Rizwana berpegangan pada tombak Karara Reksa yang menopang tubuhnya. Di tengah frustasinya ia masih bisa tersenyum. "Belum."

Kil terlihat tak senang dengan senyum Rizwana, ia mengarahkan tangannya dengan pose menembak. "Jangan tersenyum, kau itu kalah tau." Darah hitamnya menyelimuti tangan dan membentuk sebuah pistol. "Matilah."

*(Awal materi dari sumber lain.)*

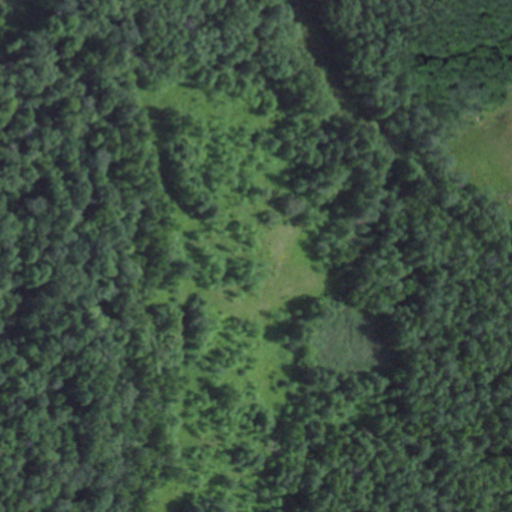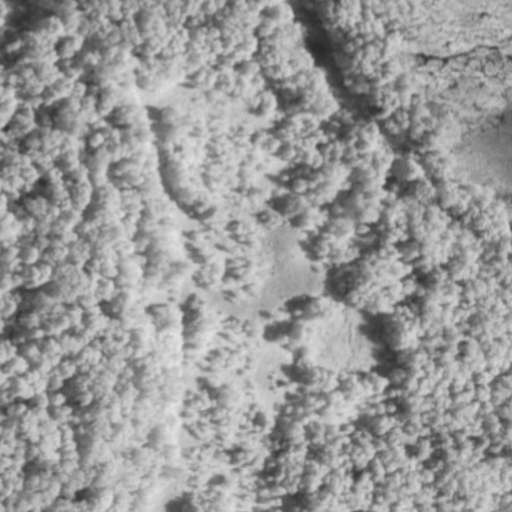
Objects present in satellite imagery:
airport: (267, 287)
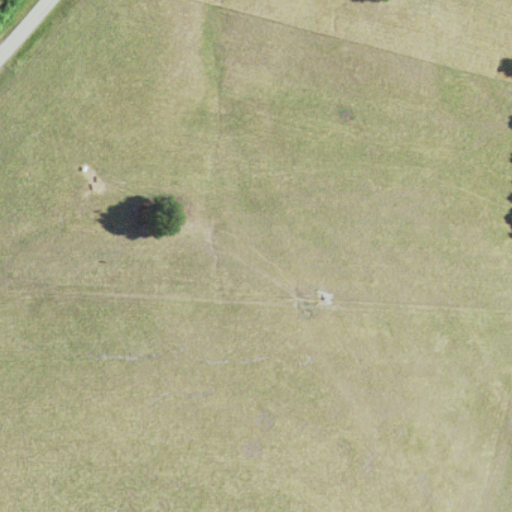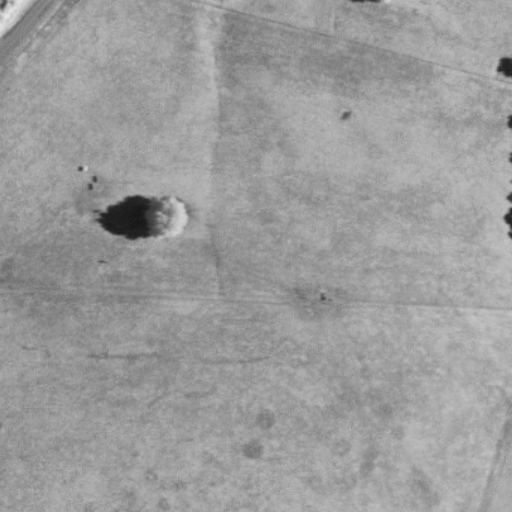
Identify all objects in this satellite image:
road: (23, 27)
road: (0, 53)
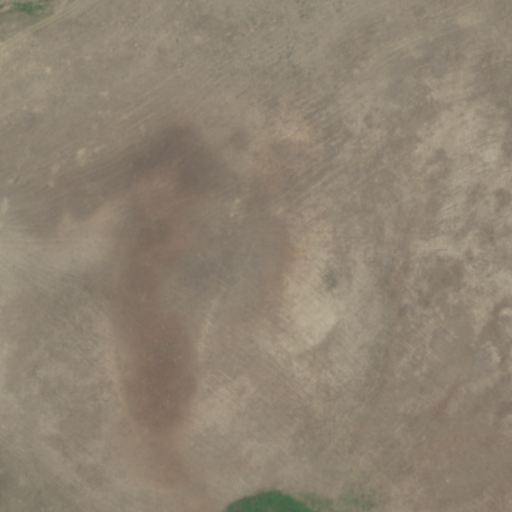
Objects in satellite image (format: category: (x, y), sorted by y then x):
road: (49, 471)
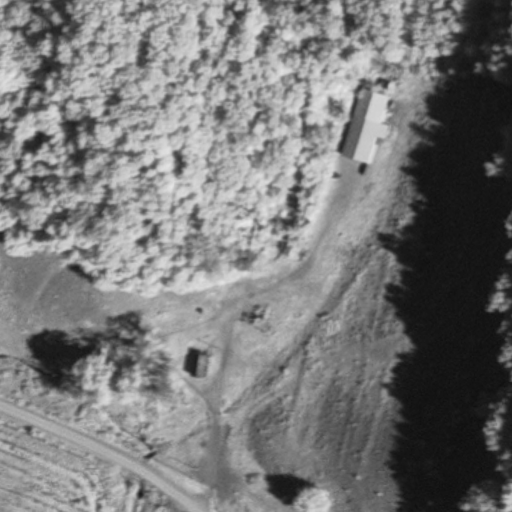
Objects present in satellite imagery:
building: (370, 127)
building: (203, 366)
road: (103, 453)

Sebuah peluru hitam melesat ke arah kepala Rizwana. Rizwana berusaha mengangkat tombaknya, tetapi rasanya terlalu berat. Ia kehabisan banyak darah.

Seorang anak kecil berlari cepat dan berdiri di depan Rizwana. Dengan seutas benang ia memotong peluru hitam itu menjadi dua bagian yang melewati dirinya dan Rizwana.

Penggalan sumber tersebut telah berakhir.